Under the first phase of Covid 19 re-opening in New York drive-in movies could open.
Everything old is new again.
There are 4 drive-ins immediately around Albany; the Jericho on 9w in Glenmont, the Malta on Route 9 south of Saratoga, the Hollywood in Averill Park, and the Hi-Way, south of Coxsackie.
And this got me to thinking about the drive-in hay days of the 1950s and 1960s. While the the first drive-in, the Auto Drive -In, opened on Latham in 1941, the other came after World War II in the late 1940s, post World War II.
As more people could afford cars, they became more popular, but then drive-ins had to compete with the growing television market.
Still, in the Albany area the number of drive-ins grew. I’m guessing by 1960 there were at least 15 within easy driving distance of the city.
There was fierce competition. First snack bars were added. Who doesn’t remember the dancing hot dog singing “Let’s all go the snackbar”at intermission. (We were a frugal family so we packed snacks and drinks, but were allowed to get an ice cream cone.)
Some added in-car heaters (that never worked well) to extend the season.
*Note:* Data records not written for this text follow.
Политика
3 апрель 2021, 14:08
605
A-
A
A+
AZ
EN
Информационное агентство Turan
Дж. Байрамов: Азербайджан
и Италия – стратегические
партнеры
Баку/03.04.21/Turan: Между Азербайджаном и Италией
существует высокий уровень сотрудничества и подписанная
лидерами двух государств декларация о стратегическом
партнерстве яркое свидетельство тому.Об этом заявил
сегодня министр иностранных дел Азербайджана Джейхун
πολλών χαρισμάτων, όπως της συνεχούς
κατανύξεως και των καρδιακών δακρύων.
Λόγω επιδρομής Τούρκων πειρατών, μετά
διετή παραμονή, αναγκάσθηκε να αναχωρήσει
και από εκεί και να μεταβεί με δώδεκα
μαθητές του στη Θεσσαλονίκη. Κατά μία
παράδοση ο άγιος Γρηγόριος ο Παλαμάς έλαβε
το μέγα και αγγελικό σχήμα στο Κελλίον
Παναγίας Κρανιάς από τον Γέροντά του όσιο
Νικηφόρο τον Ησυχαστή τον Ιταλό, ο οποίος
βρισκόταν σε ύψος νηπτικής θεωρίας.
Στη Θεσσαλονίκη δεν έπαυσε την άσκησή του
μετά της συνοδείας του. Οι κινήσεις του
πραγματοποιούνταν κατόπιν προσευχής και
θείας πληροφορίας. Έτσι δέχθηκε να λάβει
Then came playgrounds. The speaker attached to your rolled down car window gave way to a special frequency on your car radio. By the late 1960s some drive-ins added rock and roll bands before movies.
The American drive-in theater became iconic, for so many reasons, but mostly because they combined 2 of our loves- cars and movies.
But during the height of the horrible polio scare of the 1950s, before there was a vaccine for widespread use, drive-ins were safe places for family fun. (Sound familiar?)
But they were also the “passion pit” for teenage make out artists. Sneaking into the drive-in was a favorite pastime. You could drink at the drive-in. Mecca for teens and young adults as well as families.
Everyone had their favorites. I loved the Mohawk on Central Ave., just east of Rte.155. It was opposite my great uncle’s house (that became Andy’s Hardware). Dinner at his house and then the drive-in.
There were family movie and “dirty movie” drive-ins and teen movie drive- ins, each with a target demographic.
But over time the allure of the drive-in waned and the large tracts of land became too valuable. By the late 1980s they were dinosaurs. Today there is a residential development where the famed Turnpike Drive was located on Western Ave.; others were replaced by shopping plazas and car dealerships.
Some just faded away. There were 2 on New Scotland Rd. between Slingerlands and New Salem – The Mayfair and the Indian Ladder; still vacant land today.